Przetargi na sprzedaż trzech nieruchomości po dawnym szpitaliku dziecięcym przy ulicy Langiewicza w Kielcach wciąż bez rozstrzygnięcia. Na razie nie wiadomo, jakie dalsze kroki podejmie zarząd województwa w tej sprawie.
Do sprzedaży działek podchodzono już po raz drugi. Jak informuje Przemysław Chruściel, rzecznik urzędu marszałkowskiego w Kielcach przetarg, który odbył się 9 grudnia, nie przyniósł rozstrzygnięcia.
– Nikt nie wpłacił wadium i nikt nie przystąpił do licytacji, dlatego komisja przetargowa stwierdziła wynik negatywny. Zgodnie z przepisami teraz przez siedem dni można zgłaszać ewentualne zastrzeżenia. Po upływie tego czasu opublikowana zostanie informacja z przebiegu postępowania – informuje rzecznik w mailu przesłanym do naszej redakcji.
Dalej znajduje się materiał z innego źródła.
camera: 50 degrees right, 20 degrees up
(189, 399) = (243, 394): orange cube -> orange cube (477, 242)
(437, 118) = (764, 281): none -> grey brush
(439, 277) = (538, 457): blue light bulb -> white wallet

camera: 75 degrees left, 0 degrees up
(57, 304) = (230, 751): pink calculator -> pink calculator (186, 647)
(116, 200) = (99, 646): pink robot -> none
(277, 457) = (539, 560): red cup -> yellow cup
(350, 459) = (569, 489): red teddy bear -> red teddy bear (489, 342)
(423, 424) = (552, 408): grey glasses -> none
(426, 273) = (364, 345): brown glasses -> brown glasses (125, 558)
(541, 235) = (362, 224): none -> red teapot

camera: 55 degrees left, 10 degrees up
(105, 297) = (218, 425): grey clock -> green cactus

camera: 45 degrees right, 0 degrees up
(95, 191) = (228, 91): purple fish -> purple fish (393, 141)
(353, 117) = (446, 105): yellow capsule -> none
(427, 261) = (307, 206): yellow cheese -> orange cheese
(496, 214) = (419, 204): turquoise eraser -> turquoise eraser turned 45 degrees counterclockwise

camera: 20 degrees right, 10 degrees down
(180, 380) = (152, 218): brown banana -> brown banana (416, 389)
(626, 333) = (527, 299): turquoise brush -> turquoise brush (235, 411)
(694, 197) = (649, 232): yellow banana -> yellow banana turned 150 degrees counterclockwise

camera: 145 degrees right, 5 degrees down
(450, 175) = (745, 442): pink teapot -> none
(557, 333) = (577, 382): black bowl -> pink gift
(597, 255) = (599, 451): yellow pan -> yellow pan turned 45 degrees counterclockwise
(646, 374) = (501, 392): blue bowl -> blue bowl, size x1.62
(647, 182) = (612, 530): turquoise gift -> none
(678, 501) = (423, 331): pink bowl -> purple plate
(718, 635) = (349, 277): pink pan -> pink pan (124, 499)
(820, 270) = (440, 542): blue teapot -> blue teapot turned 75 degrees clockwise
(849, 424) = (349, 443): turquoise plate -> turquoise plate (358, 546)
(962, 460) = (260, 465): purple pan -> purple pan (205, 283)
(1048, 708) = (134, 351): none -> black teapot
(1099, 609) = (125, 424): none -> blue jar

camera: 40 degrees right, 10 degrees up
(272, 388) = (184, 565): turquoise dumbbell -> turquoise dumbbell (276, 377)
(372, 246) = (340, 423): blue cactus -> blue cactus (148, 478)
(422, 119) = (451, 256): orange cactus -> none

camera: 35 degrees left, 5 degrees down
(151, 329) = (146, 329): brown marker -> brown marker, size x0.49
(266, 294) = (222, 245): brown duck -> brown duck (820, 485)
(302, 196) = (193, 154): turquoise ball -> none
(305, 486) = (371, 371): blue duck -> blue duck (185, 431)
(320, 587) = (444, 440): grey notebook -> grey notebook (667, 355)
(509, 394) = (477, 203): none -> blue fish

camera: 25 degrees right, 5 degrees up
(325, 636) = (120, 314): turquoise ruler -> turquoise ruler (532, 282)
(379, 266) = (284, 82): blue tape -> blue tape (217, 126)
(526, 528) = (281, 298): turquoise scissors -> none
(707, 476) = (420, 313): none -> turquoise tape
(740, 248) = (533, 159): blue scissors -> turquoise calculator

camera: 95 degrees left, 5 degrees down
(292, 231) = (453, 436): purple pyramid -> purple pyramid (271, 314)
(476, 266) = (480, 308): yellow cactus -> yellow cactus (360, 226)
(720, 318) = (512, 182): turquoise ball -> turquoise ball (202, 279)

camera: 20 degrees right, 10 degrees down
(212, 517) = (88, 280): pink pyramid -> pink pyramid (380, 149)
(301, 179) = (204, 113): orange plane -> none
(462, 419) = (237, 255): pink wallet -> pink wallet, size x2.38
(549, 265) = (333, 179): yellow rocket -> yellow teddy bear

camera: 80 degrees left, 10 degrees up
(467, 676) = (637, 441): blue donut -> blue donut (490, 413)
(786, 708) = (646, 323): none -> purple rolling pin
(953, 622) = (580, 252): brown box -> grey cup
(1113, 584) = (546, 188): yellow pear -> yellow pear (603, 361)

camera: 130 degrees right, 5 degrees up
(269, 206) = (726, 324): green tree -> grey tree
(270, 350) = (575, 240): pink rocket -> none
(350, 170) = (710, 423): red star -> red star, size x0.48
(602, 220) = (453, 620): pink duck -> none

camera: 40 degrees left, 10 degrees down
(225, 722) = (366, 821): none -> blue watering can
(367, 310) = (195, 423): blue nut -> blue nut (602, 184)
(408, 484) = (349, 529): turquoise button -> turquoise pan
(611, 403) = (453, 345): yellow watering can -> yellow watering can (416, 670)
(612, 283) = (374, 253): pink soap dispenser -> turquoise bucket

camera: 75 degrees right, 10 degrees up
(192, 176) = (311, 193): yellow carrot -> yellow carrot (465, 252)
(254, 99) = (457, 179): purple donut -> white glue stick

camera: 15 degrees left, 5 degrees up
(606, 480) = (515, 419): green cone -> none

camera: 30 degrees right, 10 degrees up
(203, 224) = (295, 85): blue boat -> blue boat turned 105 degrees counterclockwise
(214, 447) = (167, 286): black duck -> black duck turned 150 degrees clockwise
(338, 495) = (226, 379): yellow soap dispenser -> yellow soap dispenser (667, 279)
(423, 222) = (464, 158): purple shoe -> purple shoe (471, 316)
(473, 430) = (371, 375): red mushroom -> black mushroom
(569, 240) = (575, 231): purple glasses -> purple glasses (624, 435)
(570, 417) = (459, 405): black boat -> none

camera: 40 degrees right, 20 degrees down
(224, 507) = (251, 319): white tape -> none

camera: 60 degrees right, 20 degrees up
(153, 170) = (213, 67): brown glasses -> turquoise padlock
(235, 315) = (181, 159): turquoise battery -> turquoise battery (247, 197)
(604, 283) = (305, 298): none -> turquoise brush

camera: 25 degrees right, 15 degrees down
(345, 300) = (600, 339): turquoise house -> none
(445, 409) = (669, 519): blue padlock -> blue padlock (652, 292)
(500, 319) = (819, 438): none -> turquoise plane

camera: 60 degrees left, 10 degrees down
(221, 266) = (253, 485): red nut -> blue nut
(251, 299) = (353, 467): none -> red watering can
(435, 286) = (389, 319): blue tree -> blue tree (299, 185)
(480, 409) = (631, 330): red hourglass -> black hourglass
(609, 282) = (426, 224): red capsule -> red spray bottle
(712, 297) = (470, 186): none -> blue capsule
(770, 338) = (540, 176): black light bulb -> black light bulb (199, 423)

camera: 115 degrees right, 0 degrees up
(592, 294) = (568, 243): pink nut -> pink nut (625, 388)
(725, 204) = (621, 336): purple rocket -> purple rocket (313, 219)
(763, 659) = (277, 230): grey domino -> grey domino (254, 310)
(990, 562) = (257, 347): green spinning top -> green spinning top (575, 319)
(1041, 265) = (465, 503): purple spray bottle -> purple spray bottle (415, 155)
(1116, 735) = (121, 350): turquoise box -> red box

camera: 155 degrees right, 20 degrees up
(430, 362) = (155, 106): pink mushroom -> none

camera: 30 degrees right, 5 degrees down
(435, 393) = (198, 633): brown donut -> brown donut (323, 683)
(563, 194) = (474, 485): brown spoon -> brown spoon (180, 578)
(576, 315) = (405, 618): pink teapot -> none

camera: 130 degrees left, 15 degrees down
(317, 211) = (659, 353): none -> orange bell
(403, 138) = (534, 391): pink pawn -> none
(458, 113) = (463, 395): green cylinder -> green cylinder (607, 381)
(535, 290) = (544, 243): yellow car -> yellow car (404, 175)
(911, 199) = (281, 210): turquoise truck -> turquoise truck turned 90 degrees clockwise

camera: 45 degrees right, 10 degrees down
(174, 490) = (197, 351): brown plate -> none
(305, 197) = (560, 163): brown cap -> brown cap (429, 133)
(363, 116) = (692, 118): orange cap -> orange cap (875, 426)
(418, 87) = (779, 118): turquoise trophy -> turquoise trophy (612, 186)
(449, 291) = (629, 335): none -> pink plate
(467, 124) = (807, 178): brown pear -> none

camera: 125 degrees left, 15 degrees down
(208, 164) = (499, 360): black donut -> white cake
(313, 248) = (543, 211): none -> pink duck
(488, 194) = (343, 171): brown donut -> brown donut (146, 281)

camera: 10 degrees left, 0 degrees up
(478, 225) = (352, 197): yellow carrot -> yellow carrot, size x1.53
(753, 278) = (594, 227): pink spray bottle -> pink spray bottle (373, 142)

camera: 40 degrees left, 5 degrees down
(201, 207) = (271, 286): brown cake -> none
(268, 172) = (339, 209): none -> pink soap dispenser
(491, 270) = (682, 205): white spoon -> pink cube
Przemysław Chruściel informuje jednocześnie, że zarząd po zapoznaniu się z wynikami przetargów podejmie decyzję co do dalszych kroków.
To kolejne podejście do sprzedaży działek – również we wrześniu bieżącego roku nikt nie wpłacił wadium. Teren, który władze województwa chciały sprzedać, to trzy mniej więcej równe nieruchomości przy ulicy Langiewicza w Kielcach. Łączna ich powierzchnia to ok. 21 tys. metrów kwadratowych, a wartość ok. 57 mln zł.
Władze województwa do sprzedaży terenu podchodziły już kilkakrotnie, wcześniej nie udawało się to, ponieważ na działkach znajdowały się budynki po byłym szpitalu dziecięcym. Sam szpitalik dziecięcy w 2015 roku został włączony w struktury szpitala wojewódzkiego i przeniesiony na kielecki Czarnów. Dziś działa jako Świętokrzyskie Centrum Pediatrii.